Review: Niladri Kumar at Milton Court

Niladri Kumar. Credit: Darbar Festival

Rating: 5/5

The sitar is an instrument steeped in tradition. Developed as early as the 7th century, its form and playing style has hardly changed since then: 18 to 21 strings, each played in combination to create microtonal variations and a uniquely emotive musical language.

Changing this centuries-old formulation is no easy feat. Yet, for fifth generation sitarist Niladri Kumar, his lineage and extensive training has enabled him to deviate from the norm, electrifying the acoustic instrument and designing his own version: the zitar.

Over the past decade Kumar has been touring the world relentlessly with his zitar, incorporating western classical motifs, jazz phrasing and even rock dynamics into his Indian traditional compositions. On Tuesday evening, Kumar performed this new selection of works to a sold-out crowd at the Guildhall School’s Milton Court.

Accompanied by percussionist Sukhvinder Singh, Kumar opened the two-hour performance with a plaintive solo, incorporating the tuning of his instrument into the quiet dynamics of a 14-beat cycle, entitled a ‘tala raga’. As Singh entered the fray, volume markedly increased with the dexterity of his performance on the jori. A two-drum instrument normally used for Sikh religious performances, the jori’s resonant bass underpinned Kumar’s rhythmic variations and flurries of improvisation.

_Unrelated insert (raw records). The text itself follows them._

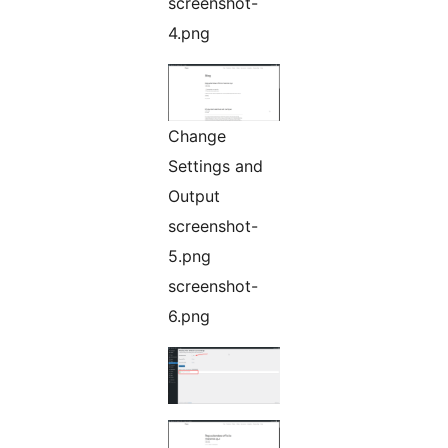
screenshot-
4.png
Change
Settings and
Output
screenshot-
5.png
screenshot-
6.png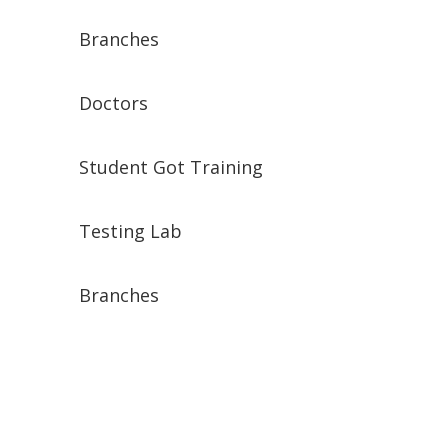
Branches
Doctors
Student Got Training
Testing Lab
Branches
Rufen Sie uns an :
0172 277 33 17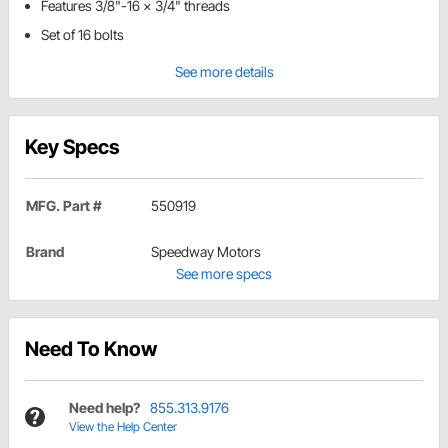
Features 3/8"-16 x 3/4" threads
Set of 16 bolts
See more details
Key Specs
MFG. Part #
550919
Brand
Speedway Motors
See more specs
Need To Know
Need help?
855.313.9176
View the Help Center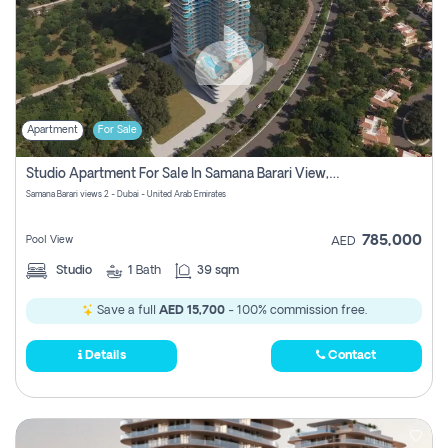
Apartment
For Sale
Studio Apartment For Sale In Samana Barari View, Dubai
Samana Barari views 2 - Dubai - United Arab Emirates
785,000
Pool View
AED
Studio
1
Bath
39 sqm
Save a full
AED 15,700
- 100% commission free.
Details
Contact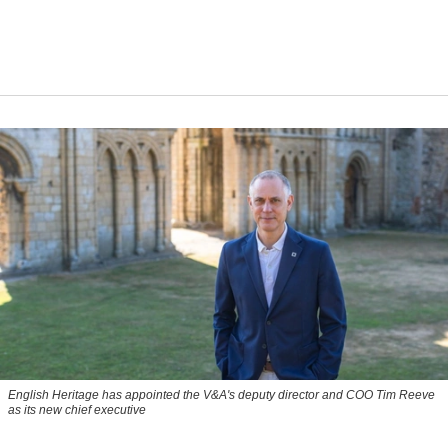
English Heritage has appointed the V&A's deputy director and COO Tim Reeve
as its new chief executive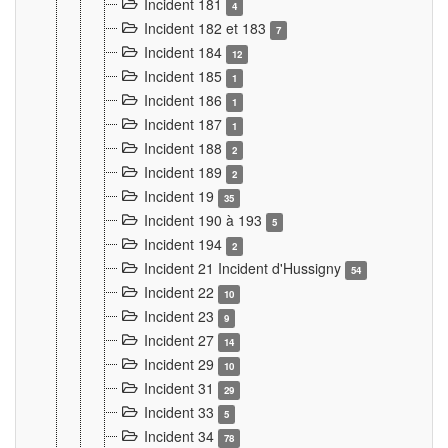
Incident 181
4
Incident 182 et 183
7
Incident 184
12
Incident 185
1
Incident 186
1
Incident 187
1
Incident 188
2
Incident 189
2
Incident 19
35
Incident 190 à 193
5
Incident 194
2
Incident 21 Incident d'Hussigny
54
Incident 22
10
Incident 23
9
Incident 27
14
Incident 29
10
Incident 31
29
Incident 33
5
Incident 34
78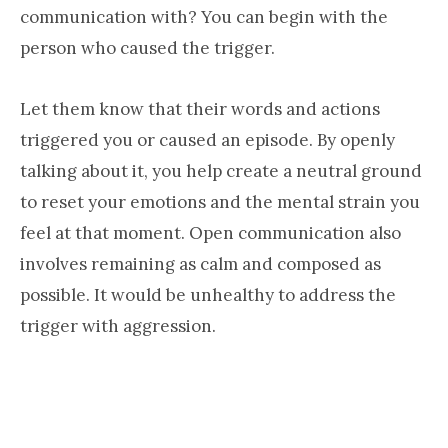
communication with? You can begin with the
person who caused the trigger.
Let them know that their words and actions
triggered you or caused an episode. By openly
talking about it, you help create a neutral ground
to reset your emotions and the mental strain you
feel at that moment. Open communication also
involves remaining as calm and composed as
possible. It would be unhealthy to address the
trigger with aggression.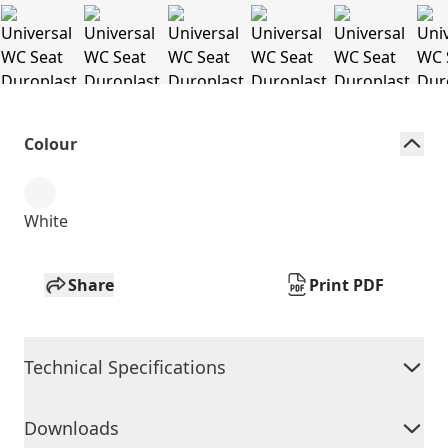
Colour
White
Share
Print PDF
Technical Specifications
Downloads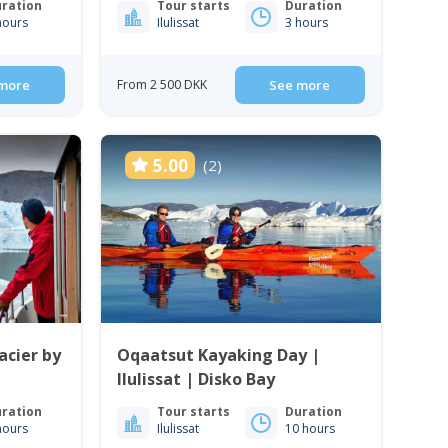
ration
Tour starts
Duration
hours
Ilulissat
3 hours
more
From 2 500 DKK
See more
5.00
(2)
acier by
Oqaatsut Kayaking Day |
Ilulissat | Disko Bay
ration
Tour starts
Duration
hours
Ilulissat
10 hours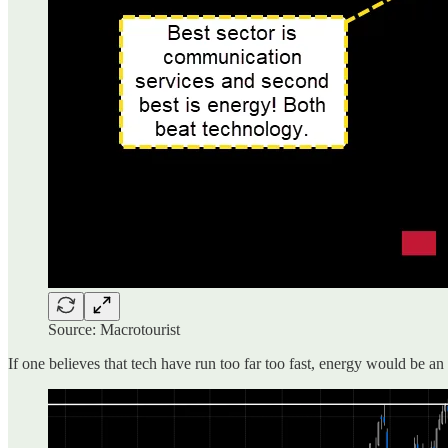
Source: Macrotourist
If one believes that tech have run too far too fast, energy would be an 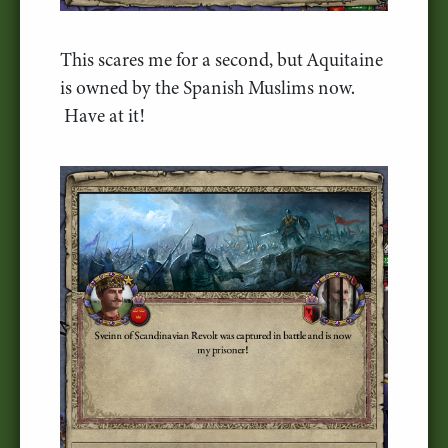
This scares me for a second, but Aquitaine
is owned by the Spanish Muslims now.
Have at it!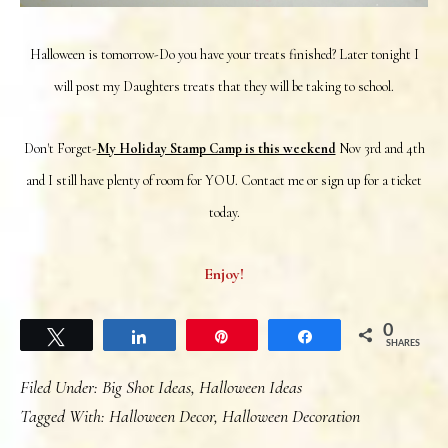
Halloween is tomorrow-Do you have your treats finished? Later tonight I
will post my Daughters treats that they will be taking to school.
Don't Forget-
My Holiday Stamp Camp is this weekend
Nov 3rd and 4th
and I still have plenty of room for YOU. Contact me or sign up for a ticket
today.
Enjoy!
0
Tweet
Share
Pin
Share
SHARES
Filed Under:
Big Shot Ideas
,
Halloween Ideas
Tagged With:
Halloween Decor
,
Halloween Decoration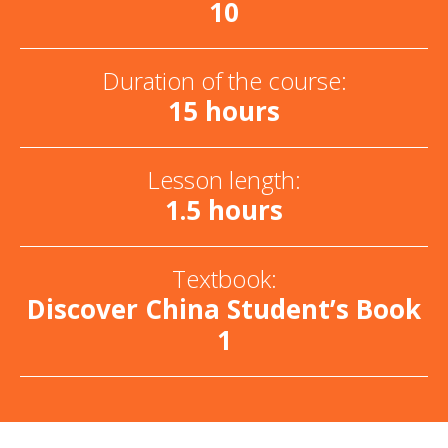
10
Duration of the course:
15 hours
Lesson length:
1.5 hours
Textbook:
Discover China Student’s Book
1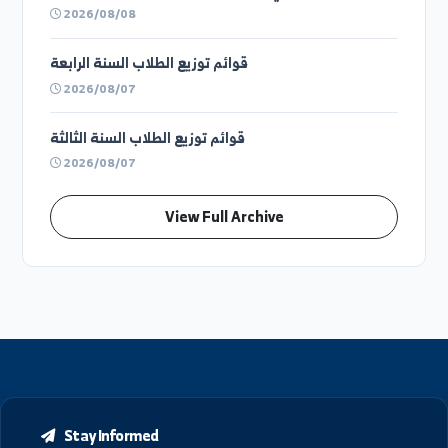
Previous Announcements and Circulars
توزيع المدرجات والقاعات الإمتحانية ليوم الاحد ٩ اغسطس
(فوج ثاني)
2026/08/08
توزيع الطلاب على القاعات الامتحانية ليوم الأحد
9\8\2026 في كلية الحقوق بدير الزور- الفترة الثانية
2026/08/08
توزيع الطلاب على القاعات الامتحانية ليوم الأحد
9\8\2026 في كلية الحقوق بدير الزور- الفترة الأولى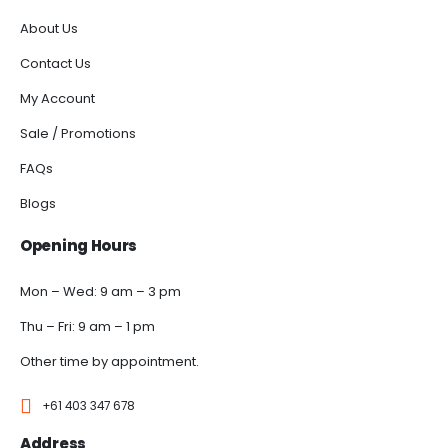
About Us
Contact Us
My Account
Sale / Promotions
FAQs
Blogs
Opening Hours
Mon – Wed: 9 am – 3 pm
Thu – Fri: 9 am – 1 pm
Other time by appointment.
+61 403 347 678
Address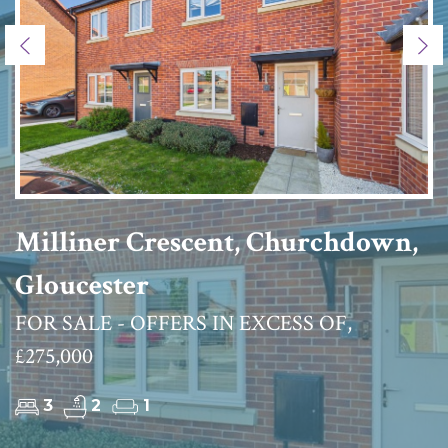
Previous
Ne
Milliner Crescent, Churchdown,
Gloucester
FOR SALE - OFFERS IN EXCESS OF,
£275,000
3
2
1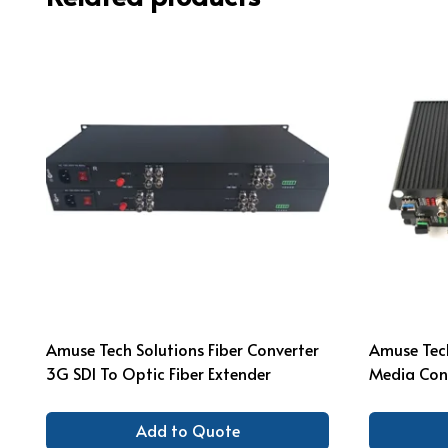
Amuse Tech Solutions Fiber Converter
Amuse Tech
3G SDI To Optic Fiber Extender
Media Con
Add to Quote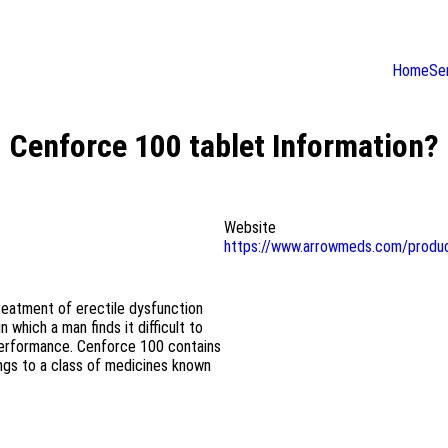
Home
Se
Cenforce 100 tablet Information?
Website
https://www.arrowmeds.com/produ
reatment of erectile dysfunction
 which a man finds it difficult to
l performance. Cenforce 100 contains
longs to a class of medicines known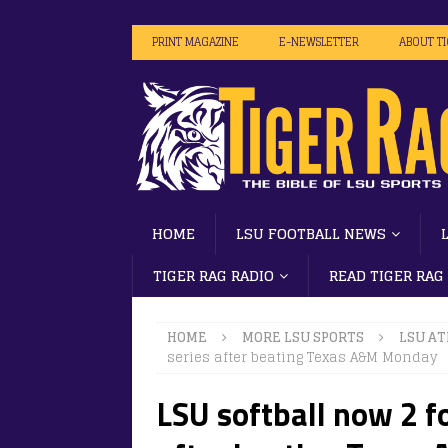
PRINT MAGAZINE
E-NEWSLETTER
ABOUT T
HOME
LSU FOOTBALL NEWS
TIGER RAG RADIO
READ TIGER RAG
HOME
MORE LSU SPORTS
LSU AT
series after beating Texas A&M Monday
LSU softball now 2 fo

The performance owed as much to jazz improvisation as it did to the cyclical formulations of Indian classical music. Dynamics and tempo increased and decreased seemingly at will with polyrhythms trading between both players without momentum ever ceasing. Singh switched to the smaller tabla drums for the second half of the performance, heralding a more subdued set of compositions before both players ended on the continual ascension of a final number.

Kumar and Singh certainly earned their standing ovation, proving that one of the longest-standing traditions of Indian music need not be traditionalist. Instead, it can captivate modern and diverse audiences without losing any of its power.